Thursday, March 24, 2011

Fair warning from 2010: the Atlantic Yards story is not ovah (and now look at the news); What about the EB-5 angle?

The Atlantic Yards story is still going strong, isn't it? As Michael D. D. White writes in his Noticing New York blog:
The Times is having a harder and harder time not covering Atlantic Yards. That’s partly because Atlantic Yards is a bigger story than the paper has heretofore rightfully acknowledged.
Last year, when press and public attention diminished, it shouldn't have. I wrote 8/24/10, about the lack of press attention to the appointment of Arana Hankin as the Empire State Development Corporation's Atlantic Yards project manager:
Perhaps, they think, the Atlantic Yards story is ovah.
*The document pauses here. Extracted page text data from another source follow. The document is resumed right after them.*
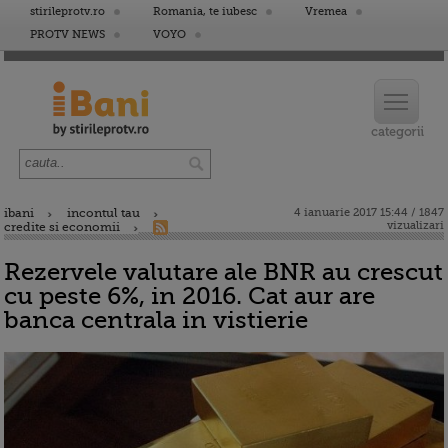
stirileprotv.ro
Romania, te iubesc
Vremea
PROTV NEWS
VOYO
ibani
incontul tau
4 ianuarie 2017 15:44 / 1847
vizualizari
credite si economii
Rezervele valutare ale BNR au crescut
cu peste 6%, in 2016. Cat aur are
banca centrala in vistierie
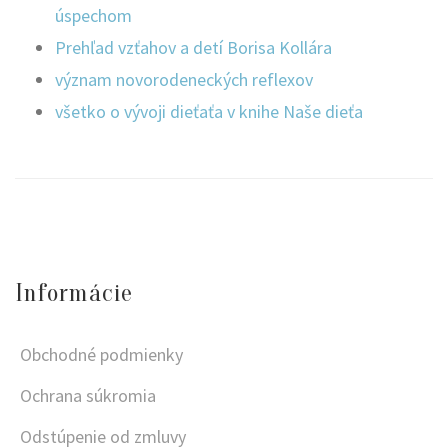
úspechom
Prehľad vzťahov a detí Borisa Kollára
význam novorodeneckých reflexov
všetko o vývoji dieťaťa v knihe Naše dieťa
Informácie
Obchodné podmienky
Ochrana súkromia
Odstúpenie od zmluvy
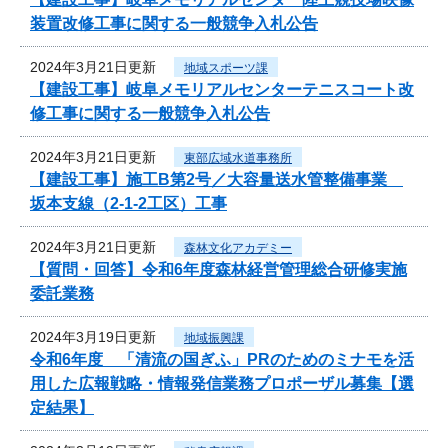
装置改修工事に関する一般競争入札公告
2024年3月21日更新
地域スポーツ課
【建設工事】岐阜メモリアルセンターテニスコート改
修工事に関する一般競争入札公告
2024年3月21日更新
東部広域水道事務所
【建設工事】施工B第2号／大容量送水管整備事業
坂本支線（2-1-2工区）工事
2024年3月21日更新
森林文化アカデミー
【質問・回答】令和6年度森林経営管理総合研修実施
委託業務
2024年3月19日更新
地域振興課
令和6年度 「清流の国ぎふ」PRのためのミナモを活
用した広報戦略・情報発信業務プロポーザル募集【選
定結果】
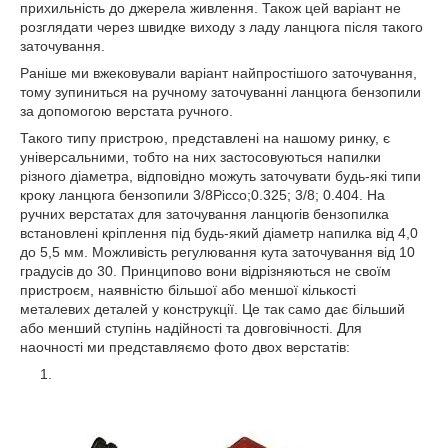
прихильність до джерела живлення. Також цей варіант не
розглядати через швидке виходу з ладу ланцюга після такого
заточування.
Раніше ми вжековували варіант найпростішого заточування,
тому зупиниться на ручному заточуванні ланцюга бензопили
за допомогою верстата ручного.
Такого типу пристрою, представлені на нашому ринку, є
універсальними, тобто на них застосовуються напилки
різного діаметра, відповідно можуть заточувати будь-які типи
кроку ланцюга бензопили 3/8Picco;0.325; 3/8; 0.404. На
ручних верстатах для заточування ланцюгів бензопилка
встановлені кріплення під будь-який діаметр напилка від 4,0
до 5,5 мм. Можливість регулювання кута заточування від 10
градусів до 30. Принципово вони відрізняються не своїм
пристроєм, наявністю більшої або меншої кількості
металевих деталей у конструкції. Це так само дає більший
або менший ступінь надійності та довговічності. Для
наочності ми представляємо фото двох верстатів:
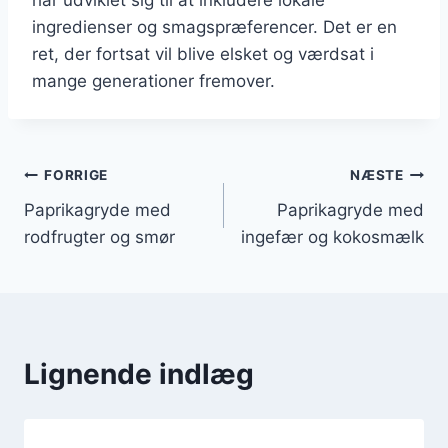
ingredienser og smagspræferencer. Det er en
ret, der fortsat vil blive elsket og værdsat i
mange generationer fremover.
Indlægsnavigation
FORRIGE
NÆSTE
Paprikagryde med
Paprikagryde med
rodfrugter og smør
ingefær og kokosmælk
Lignende indlæg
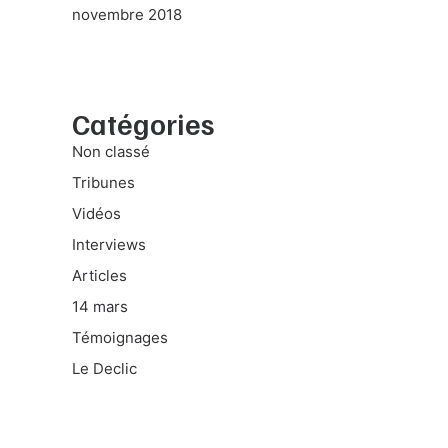
novembre 2018
Catégories
Non classé
Tribunes
Vidéos
Interviews
Articles
14 mars
Témoignages
Le Declic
Except it's not.
I wrote 11/30/10 about the failure to follow up on the last Atlantic Yards court case and the Community Benefits Agreement:
Journalists and others who think the Atlantic Yards story is ovah simply have closed their minds.
And I wrote 12/7/10 about the New York TImes's curious failure to cover Atlantic Yards news:
Instead, in the last month, we've seen two feature articles and a review regarding The Civilians, as if Atlantic Yards is ovah, history, an arts story. Nah.
Now, given the news about modular construction and charges against state Senator Carl Kruger and lobbyist Richard Lipsky, it should be clear that Atlantic Yards will remain a subject of interest--and require scrutiny--for a good while.

What about the EB-5 angle?

The biggest uncovered story? Forest City Ratner's recruitment of 498 green card-seeking immigrant investors under the federal government's EB-5 program.

I called it Anatomy of a Shady Deal and last week pointed out questions left unanswered in the Times's cursory mention.

Today, the Times offers a headline asserting "Shady Dealings," but it has nothing to do with Atlantic Yards, but rather deals with someone already safely classified as a pariah: Shady Dealings Helped Qaddafi Build Fortune and Regime.

1 comment:

  1. There is also the challenge by BrooklynSpeaks sponsors and DDDB to reverse the ESDC's 2009 approval of the Atlantic Yards project plan that extended construction of the project from ten to twenty-five years. The community groups won the first round and the case continues.

    The court is also currently contemplating a request for a stay of construction of the whole or part of the site.